Elias selbst blieb wortlos und konnte sich nur ein Nicken abringen. Auch als Matthias und er sich die Hand reichten, schwieg er.
Bis auf Elias und Remboldt verließen alle den Saal. Unten vor dem Rathaus löste sich die Gruppe auf, die Mitglieder verließen einzeln oder zu mehreren den Platz. Es blieben nur mehr Marx Welser, Anton Garb und Matthias.
Marx Welser wandte sich Matthias zu. »Na, Meister Kager, damit habt Ihr nicht gerechnet, hm? Ihr seht, Eure Leistung wird nicht nur wahrgenommen, sie wird auch honoriert. Wir sind sehr auf Eure Entwürfe gespannt.«
Garb blinzelte gegen das Sonnenlicht, das über dem Rathausdach hervorschien. »Endlich Sonne!« Er wandte sich Matthias zu: »Und, Kager, was Euren Auftrag angeht … wir Handelsleute sagen schon immer: Konkurrenz belebt das Geschäft. Ist schon recht, wenn nicht immer nur dem Holl alles zugeschanzt wird.«
Inzwischen erschienen Remboldt und Elias vor der Tür. Remboldt sah in die kleine Runde, verabschiedete sich mit erhobener Hand und ging in Richtung Weinmarkt. Elias stand allein und sah auf den Boden. Matthias ging auf ihn zu.

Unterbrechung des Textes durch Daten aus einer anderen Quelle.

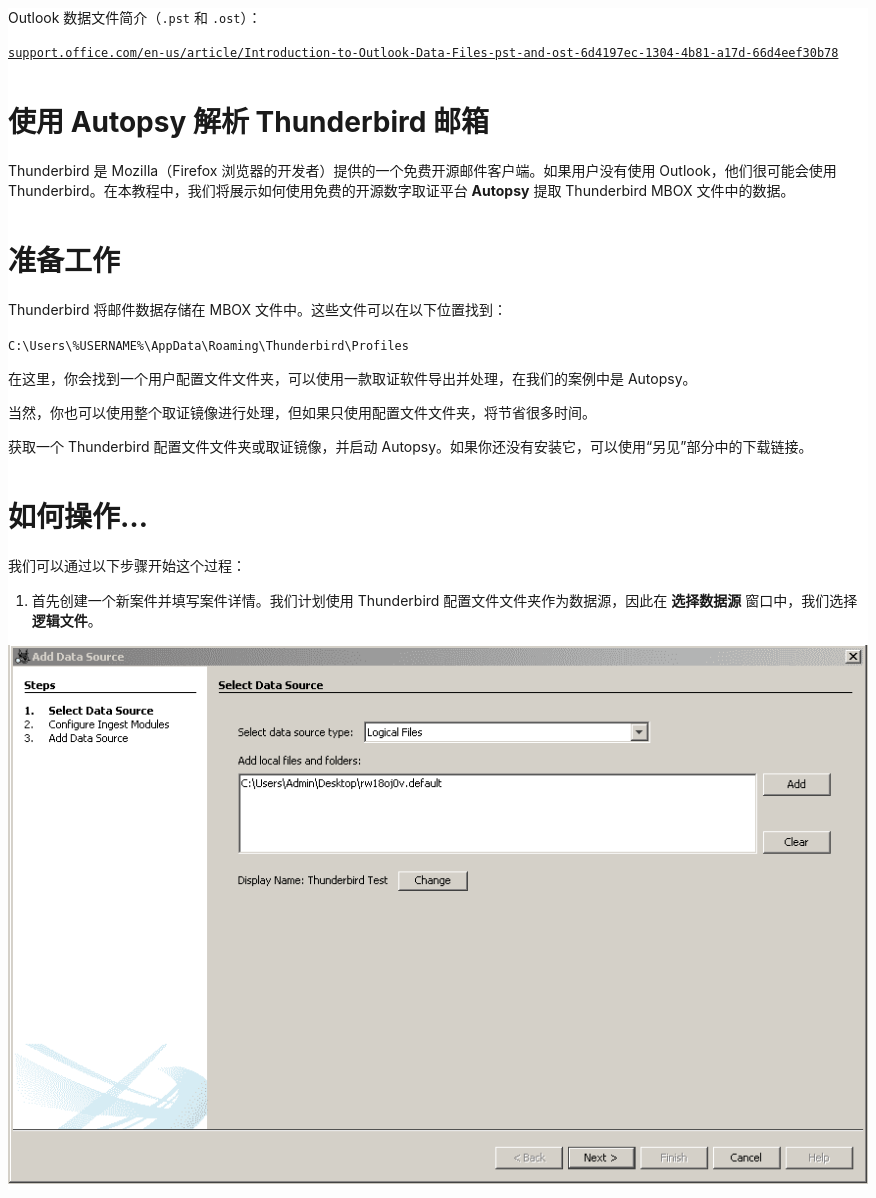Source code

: Outlook 数据文件简介（`.pst` 和 `.ost`）：

[`support.office.com/en-us/article/Introduction-to-Outlook-Data-Files-pst-and-ost-6d4197ec-1304-4b81-a17d-66d4eef30b78`](https://support.office.com/en-us/article/Introduction-to-Outlook-Data-Files-pst-and-ost-6d4197ec-1304-4b81-a17d-66d4eef30b78)

# 使用 Autopsy 解析 Thunderbird 邮箱

Thunderbird 是 Mozilla（Firefox 浏览器的开发者）提供的一个免费开源邮件客户端。如果用户没有使用 Outlook，他们很可能会使用 Thunderbird。在本教程中，我们将展示如何使用免费的开源数字取证平台 **Autopsy** 提取 Thunderbird MBOX 文件中的数据。

# 准备工作

Thunderbird 将邮件数据存储在 MBOX 文件中。这些文件可以在以下位置找到：

`C:\Users\%USERNAME%\AppData\Roaming\Thunderbird\Profiles`

在这里，你会找到一个用户配置文件文件夹，可以使用一款取证软件导出并处理，在我们的案例中是 Autopsy。

当然，你也可以使用整个取证镜像进行处理，但如果只使用配置文件文件夹，将节省很多时间。

获取一个 Thunderbird 配置文件文件夹或取证镜像，并启动 Autopsy。如果你还没有安装它，可以使用“另见”部分中的下载链接。

# 如何操作…

我们可以通过以下步骤开始这个过程：

1.  首先创建一个新案件并填写案件详情。我们计划使用 Thunderbird 配置文件文件夹作为数据源，因此在 **选择数据源** 窗口中，我们选择 **逻辑文件**。

![](img/6474c26d-3633-4114-92eb-befec203be7a.png)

»Ich soll Dir und Rosina schöne Grüße von Ibia ausrichten. Sie fragt, wie es ihr geht«, log er. Es war allerdings nur eine halbe Lüge – die Frage hatte Ibia ja gestern tatsächlich gestellt, nur der Gruß war von ihm vorgeschoben. Erst nach wenigen Augenblicken antwortete Elias gedämpft.
»Wir suchen ein Kindermädchen.«
Die Antwort war unzulänglich, doch Matthias wusste, jetzt war nicht Zeit und Ort, darauf einzugehen. Garb und Marx Welser kamen dazu.